Lines to restate from the data below: from the one containing "Impressumspflicht veröffentlichten" to the one containing "Datacenter en EE. UU.", both included. Give them again exactly, and only them.

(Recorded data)
------------------------
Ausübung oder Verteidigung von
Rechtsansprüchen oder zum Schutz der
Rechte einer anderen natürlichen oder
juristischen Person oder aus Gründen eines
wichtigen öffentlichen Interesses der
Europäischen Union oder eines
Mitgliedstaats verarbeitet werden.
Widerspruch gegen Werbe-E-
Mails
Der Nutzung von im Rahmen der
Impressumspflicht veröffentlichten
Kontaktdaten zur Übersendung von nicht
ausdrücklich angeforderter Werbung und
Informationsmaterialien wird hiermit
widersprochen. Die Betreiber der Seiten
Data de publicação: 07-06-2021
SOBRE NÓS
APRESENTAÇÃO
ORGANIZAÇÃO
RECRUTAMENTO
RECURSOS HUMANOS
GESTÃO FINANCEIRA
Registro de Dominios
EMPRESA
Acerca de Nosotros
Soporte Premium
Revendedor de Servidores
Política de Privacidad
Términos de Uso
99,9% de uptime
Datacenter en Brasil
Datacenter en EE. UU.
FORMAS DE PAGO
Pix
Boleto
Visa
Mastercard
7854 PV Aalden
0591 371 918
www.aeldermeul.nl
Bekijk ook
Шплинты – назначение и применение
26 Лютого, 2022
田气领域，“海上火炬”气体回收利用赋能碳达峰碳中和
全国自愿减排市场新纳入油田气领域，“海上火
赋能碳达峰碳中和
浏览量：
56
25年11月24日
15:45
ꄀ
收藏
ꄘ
------------------------
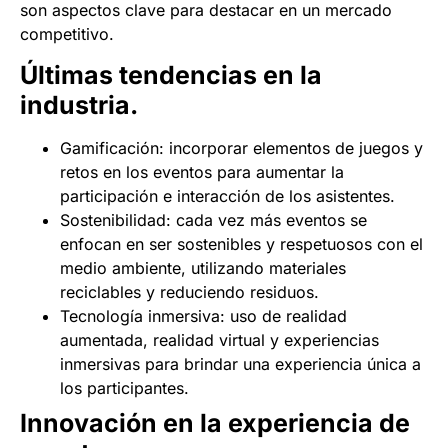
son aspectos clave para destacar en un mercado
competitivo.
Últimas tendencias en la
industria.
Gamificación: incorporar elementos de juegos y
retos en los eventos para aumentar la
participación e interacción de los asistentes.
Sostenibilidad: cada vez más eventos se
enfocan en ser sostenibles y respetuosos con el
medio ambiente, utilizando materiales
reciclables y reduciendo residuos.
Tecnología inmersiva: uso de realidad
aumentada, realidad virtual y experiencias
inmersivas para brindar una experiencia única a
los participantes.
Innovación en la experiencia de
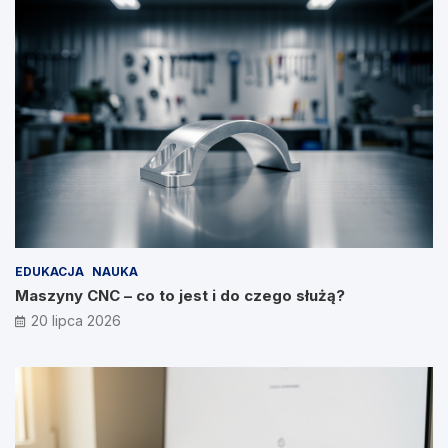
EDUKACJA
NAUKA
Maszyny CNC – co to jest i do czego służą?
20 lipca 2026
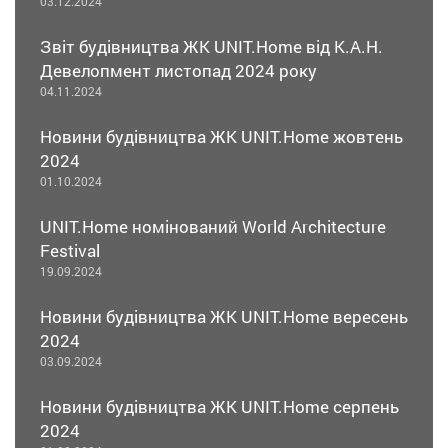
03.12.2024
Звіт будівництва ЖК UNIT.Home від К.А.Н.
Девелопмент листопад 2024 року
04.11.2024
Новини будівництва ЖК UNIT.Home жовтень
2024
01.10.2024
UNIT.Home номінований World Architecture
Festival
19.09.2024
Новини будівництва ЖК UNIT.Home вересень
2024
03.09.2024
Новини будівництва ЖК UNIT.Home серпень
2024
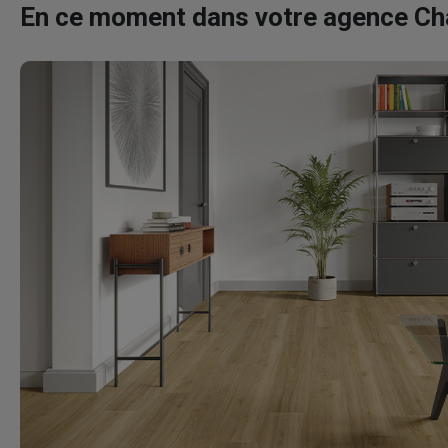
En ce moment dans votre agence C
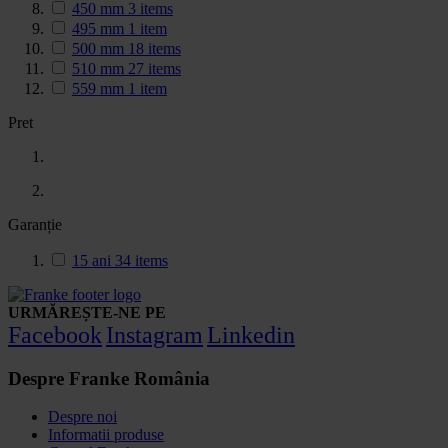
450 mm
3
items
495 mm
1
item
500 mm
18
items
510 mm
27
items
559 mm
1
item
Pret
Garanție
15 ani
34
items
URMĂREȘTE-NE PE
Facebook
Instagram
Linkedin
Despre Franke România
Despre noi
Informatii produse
------------------------
* [Answer for the task]
Impressumspflicht veröffentlichten
Kontaktdaten zur Übersendung von nicht
ausdrücklich angeforderter Werbung und
Informationsmaterialien wird hiermit
widersprochen. Die Betreiber der Seiten
Data de publicação: 07-06-2021
SOBRE NÓS
APRESENTAÇÃO
ORGANIZAÇÃO
RECRUTAMENTO
RECURSOS HUMANOS
GESTÃO FINANCEIRA
Registro de Dominios
EMPRESA
Acerca de Nosotros
Soporte Premium
Revendedor de Servidores
Política de Privacidad
Términos de Uso
99,9% de uptime
Datacenter en Brasil
Datacenter en EE. UU.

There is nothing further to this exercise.